Flooding in Cape Town’s informal settlements: barriers to collaborative urban risk governance

Ziervogel, G., Waddell, J., Smit, W., & Taylor, A. (2016). Flooding in Cape Town’s informal settlements: barriers to collaborative urban risk governance. South African Geographical Journal, 98(1), 1–20. doi:10.1080/03736245.2014.924867

Platform
Cape Town
Publication type
Scientific article (peer-reviewed)
Projects
CityLab Programme
DOI Title
Flooding in Cape Town's informal settlements: barriers to collaborative urban risk governance
Journal
South African Geographical Journal
ISSN/ISBN
0373-6245 2151-2418
DOI
10.1080/03736245.2014.924867
Author(s)
Gina Ziervogel Joy Waddell Warren Smit Anna Taylor
Published year
Subject
Geography, Planning and Development General Earth and Planetary Sciences
Tags
Cape Town governance local government environmental change adaptation CityLab

 

Abstract

When managing urban flood risk, traditional flood risk management which prioritizes infrastructural and technical solutions is important but is not sufficient to reduce the risk to acceptable levels, particularly in informal settlements. Understanding how flood risk is governed needs to complement flood risk interventions in order to be able to move towards a more collaborative response to managing flood risk.

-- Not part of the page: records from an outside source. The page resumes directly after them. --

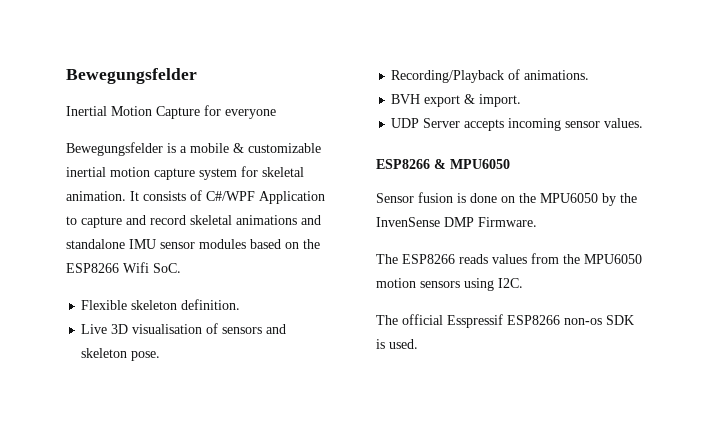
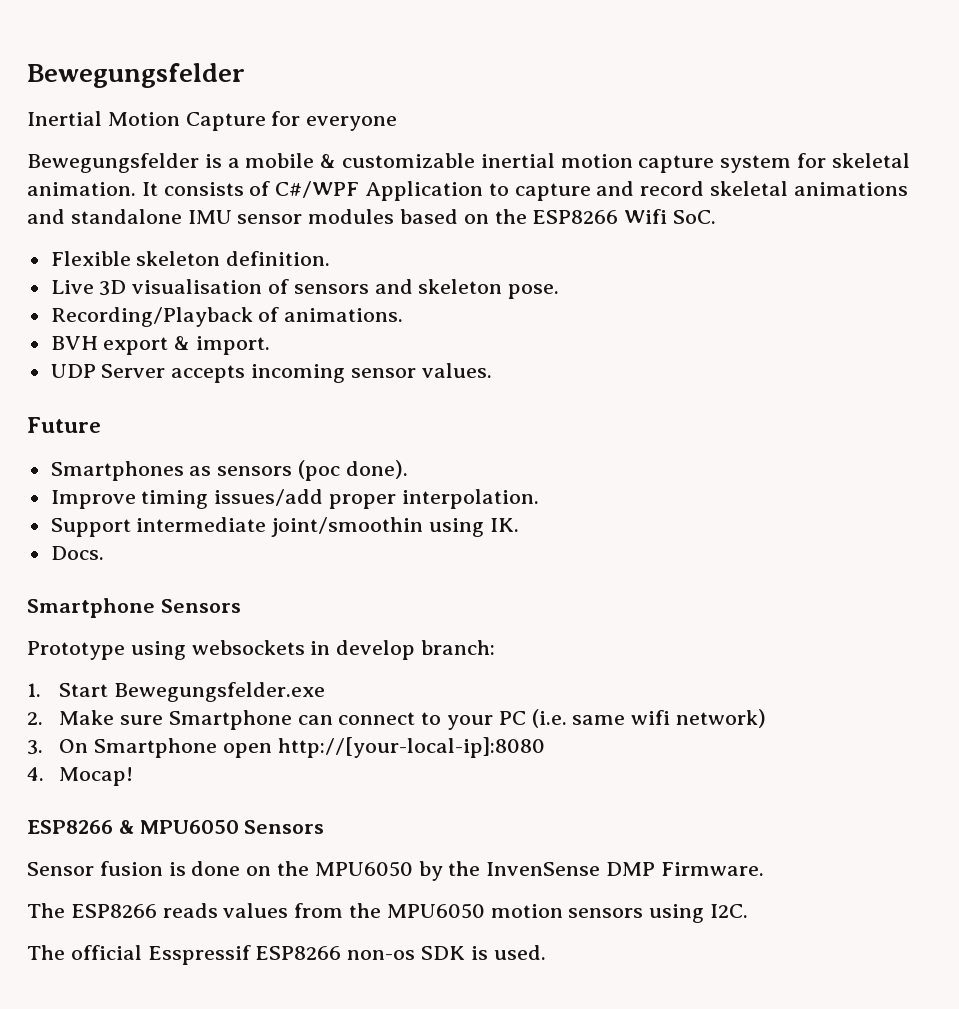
(644, 123) none -> [27,417,101,433] [50,460,408,481] [50,489,539,509] [50,517,519,537] [50,546,104,560] [27,598,241,618] [27,640,496,660] [27,682,325,702] [27,709,767,730] [27,737,545,758] [27,767,134,786] // Future // Smartphones as sensors (poc done). // Improve timing issues/add proper interpolation. // Support intermediate joint/smoothin using IK. // Docs. // Smartphone Sensors // Prototype using websockets in develop branch: // 1. Start Bewegungsfelder.exe // 2. Make sure Smartphone can connect to your PC (i.e. same wifi network) // 3. On Smartphone open http://[your-local-ip]:8080 // 4. Mocap!
(510, 164) none -> [244,820,325,834] Sensors

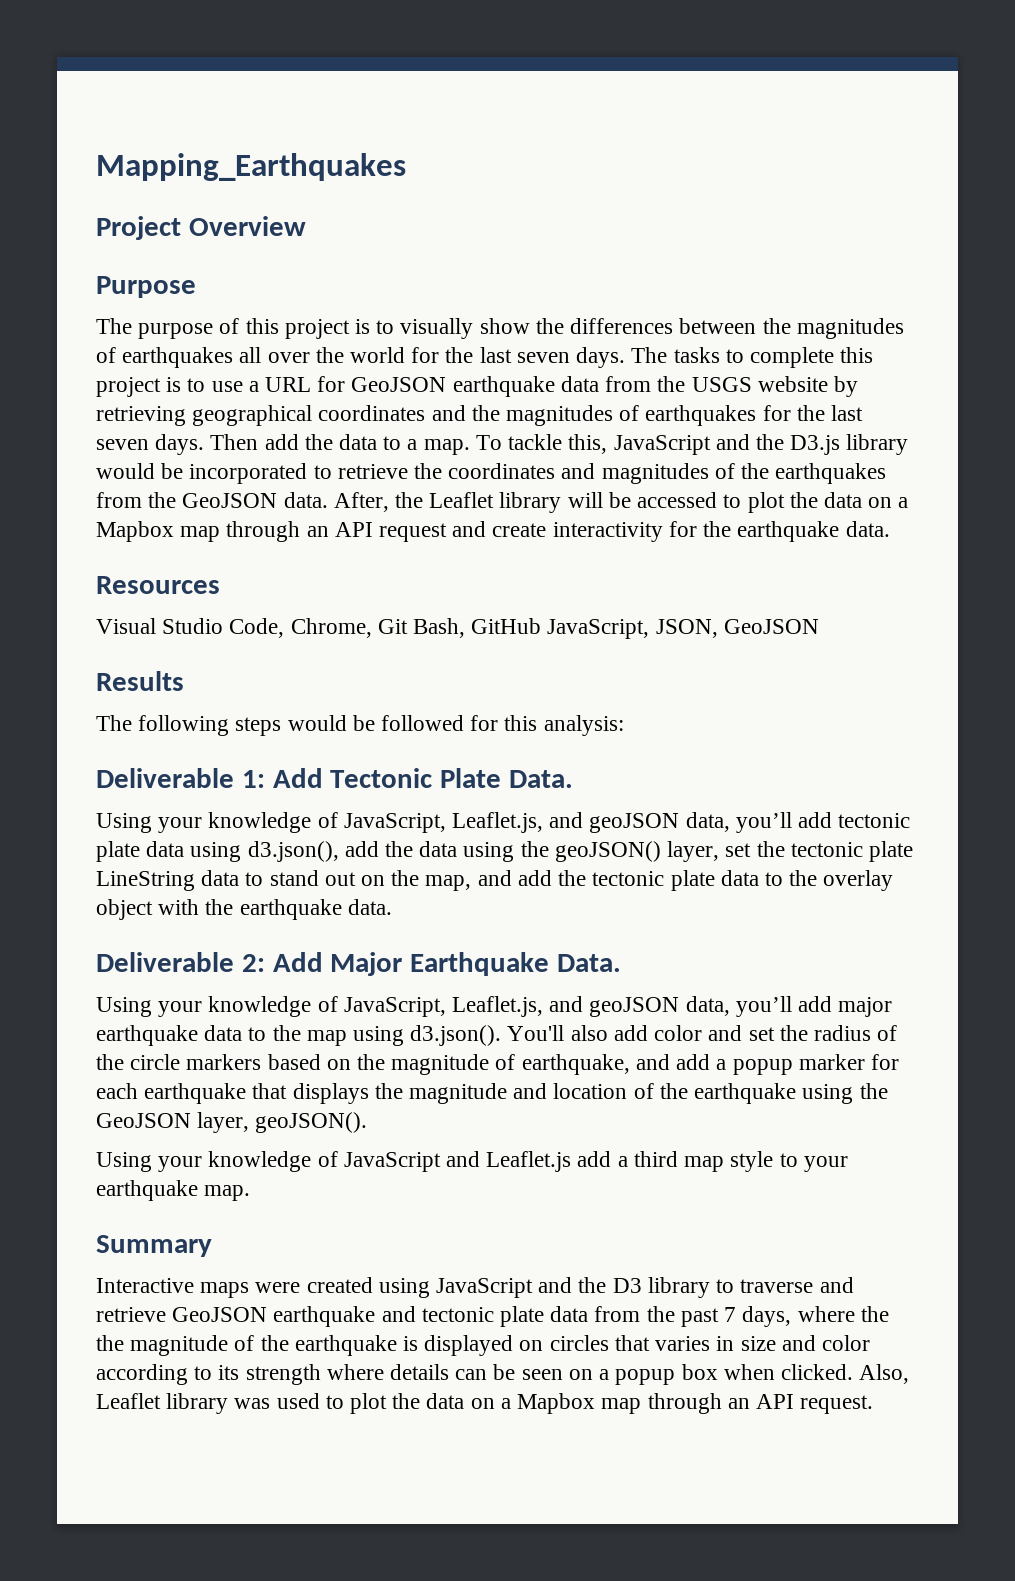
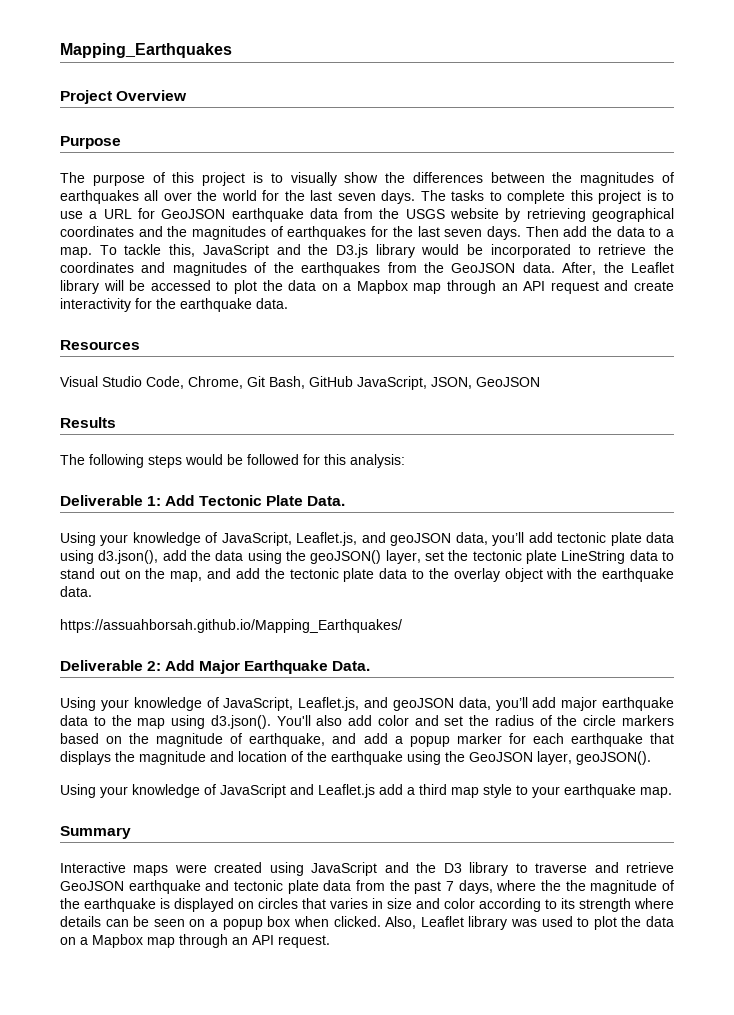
(392, 907) none -> [60,619,402,633] // https://assuahborsah.github.io/Mapping_Earthquakes/

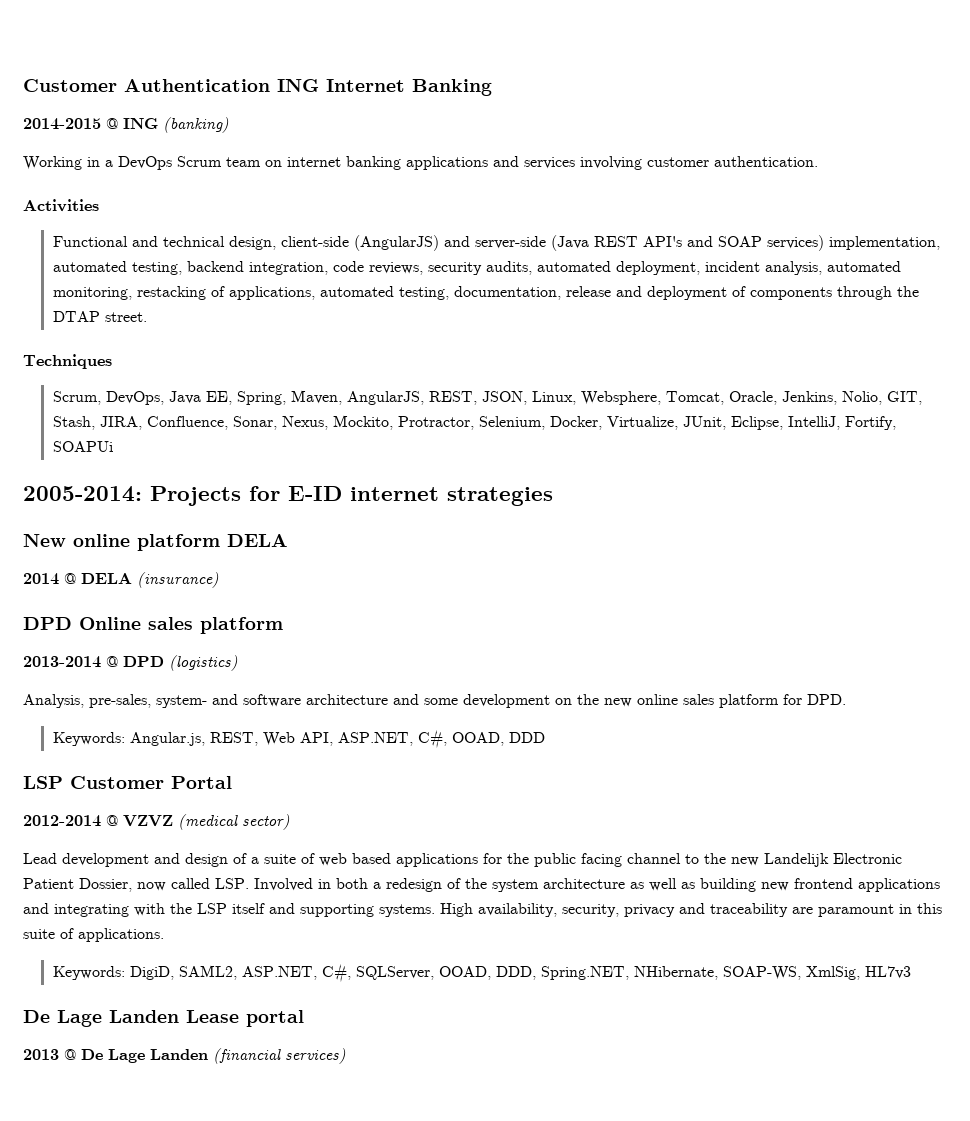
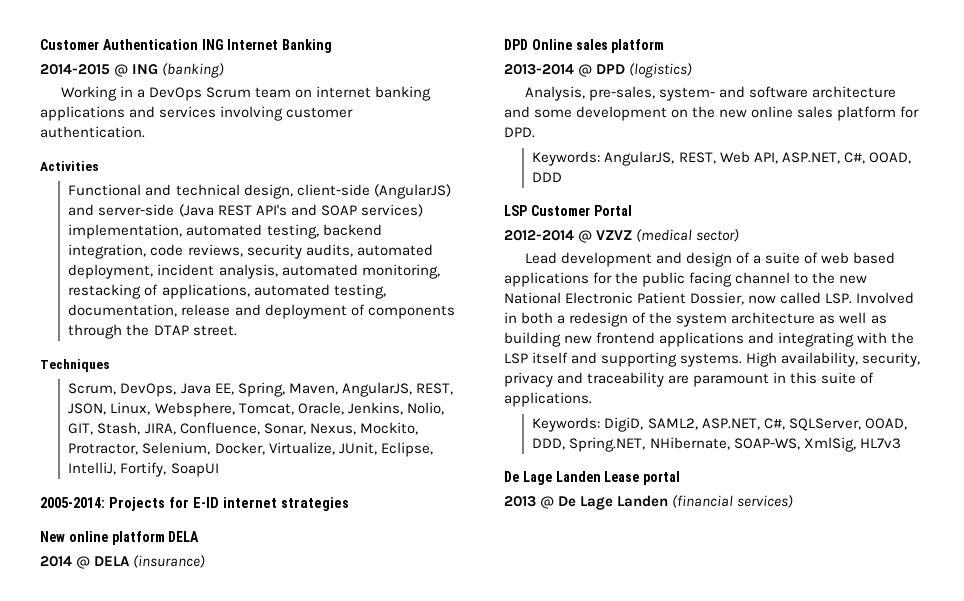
[52,441,113,452] SOAPUi -> [170,463,219,477] SoapUI
[129,732,205,746] Angular.js, -> [604,151,675,166] AngularJS,
[764,853,829,867] Landelijk -> [504,292,561,304] National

Drawing on the case of Cape Town, South Africa, where annual flood events impact on many informal settlements, we identify barriers to collaborative governance that could be addressed to help to build a more holistic flood management approach that proactively reduces flood risk. Our focus is on local government as a key arena of flood risk management. Using a nodal governance framework, we assess the mentalities, technologies, resources and institutional structures of four different local government departments in the City of Cape Town and the extent to which they collaborate on flood risk management. Four key constraints to collaborative urban flood risk management are identified: the domination of a technocratic approach, lack of particular capacities, the challenge of how to share risk, and political contestation and short-termism. Unpacking the nature of nodal governance is a key step in identifying possibilities for collaboration and thus strengthening processes of urban flood management. This is particularly important for urban environmental risk management in the global South, which needs to engage with a development agenda that includes the politics of informality and the complexities of social, as well as environmental, change.